Customer data used to start and end with the company – nice orderly, structured, manageable data that could be loaded into traditional data warehouses. Today, companies are facing a tidal wave of new data streams coming at them at an unprecedented size and rate. The sheer volume and variety of this big data necessitates a new way of thinking about data warehousing and analysis, writes Michael Haddad, BI and solutions architect and co-founder of Praxis Computing, the local partner of software company, Pentaho.
We already know that contemporary enterprises are inundated with data, and this data holds huge potential for them. Sure, big data has enjoyed buzzword status of late, but a new one that is bubbling up is the concept of having a “customer360 view” – a coherent view of a customer enabled by big data analysis, drawn from existing IT systems, social media, the Internet of Things (IoT), and machine-generated data in their environments.

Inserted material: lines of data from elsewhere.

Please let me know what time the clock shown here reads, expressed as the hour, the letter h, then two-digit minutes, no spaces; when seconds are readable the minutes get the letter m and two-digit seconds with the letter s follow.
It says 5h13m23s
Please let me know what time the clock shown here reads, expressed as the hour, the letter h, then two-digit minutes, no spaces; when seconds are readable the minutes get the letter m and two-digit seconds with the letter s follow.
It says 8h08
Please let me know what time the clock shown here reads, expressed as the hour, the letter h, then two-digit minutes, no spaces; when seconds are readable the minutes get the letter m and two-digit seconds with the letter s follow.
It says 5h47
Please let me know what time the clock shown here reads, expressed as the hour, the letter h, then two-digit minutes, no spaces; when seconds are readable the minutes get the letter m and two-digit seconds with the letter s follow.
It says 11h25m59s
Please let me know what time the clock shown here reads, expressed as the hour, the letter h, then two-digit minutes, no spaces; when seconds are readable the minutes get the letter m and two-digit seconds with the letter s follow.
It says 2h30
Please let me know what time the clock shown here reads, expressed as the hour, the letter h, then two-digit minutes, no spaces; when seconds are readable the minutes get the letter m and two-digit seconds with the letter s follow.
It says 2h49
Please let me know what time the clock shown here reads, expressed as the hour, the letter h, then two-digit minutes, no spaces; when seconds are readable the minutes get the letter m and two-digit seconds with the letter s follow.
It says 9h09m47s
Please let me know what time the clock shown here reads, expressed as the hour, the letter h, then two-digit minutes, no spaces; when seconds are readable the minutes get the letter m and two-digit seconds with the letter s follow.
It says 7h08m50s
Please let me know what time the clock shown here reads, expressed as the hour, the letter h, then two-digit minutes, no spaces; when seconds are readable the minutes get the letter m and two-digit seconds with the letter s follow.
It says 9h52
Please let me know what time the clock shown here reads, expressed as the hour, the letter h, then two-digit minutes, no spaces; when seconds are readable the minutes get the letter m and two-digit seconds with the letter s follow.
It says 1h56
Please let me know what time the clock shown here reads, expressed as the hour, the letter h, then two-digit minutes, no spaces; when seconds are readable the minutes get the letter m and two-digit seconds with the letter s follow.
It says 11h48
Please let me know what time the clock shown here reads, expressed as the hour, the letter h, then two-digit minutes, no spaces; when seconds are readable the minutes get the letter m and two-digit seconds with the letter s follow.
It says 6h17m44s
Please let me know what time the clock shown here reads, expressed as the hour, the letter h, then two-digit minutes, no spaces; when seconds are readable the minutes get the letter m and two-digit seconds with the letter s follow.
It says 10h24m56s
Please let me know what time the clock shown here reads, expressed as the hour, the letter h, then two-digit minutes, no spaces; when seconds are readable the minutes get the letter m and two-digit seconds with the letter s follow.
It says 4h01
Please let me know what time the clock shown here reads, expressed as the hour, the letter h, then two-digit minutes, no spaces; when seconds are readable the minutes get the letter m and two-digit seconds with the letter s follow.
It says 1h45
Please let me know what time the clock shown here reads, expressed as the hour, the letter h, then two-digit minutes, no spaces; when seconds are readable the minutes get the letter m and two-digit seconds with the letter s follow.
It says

Multi-source, well-analysed data can tell a company not just who their customers are and how many products they have through a single organisation, but also where they shop, where they go on holiday, what they name their pets, how they feel about you, and whether or not they also deal with your competitors. In the same vein, data can reveal public sentiment, and even enable governments to be able to spot potential problems before they boil over into, for example, service delivery protests.
Big data-ready or not?
Knowing this information is the first step. Modern enterprises then need to derive value from massive volumes of data generated – to offer better service, to upsell, to promote loyalty and stretch their access to the customer lifecycle. Data can be used to make sense of historical or trend information, or to predict events, promoting proactive policing or interventions on both a public and private organisational level.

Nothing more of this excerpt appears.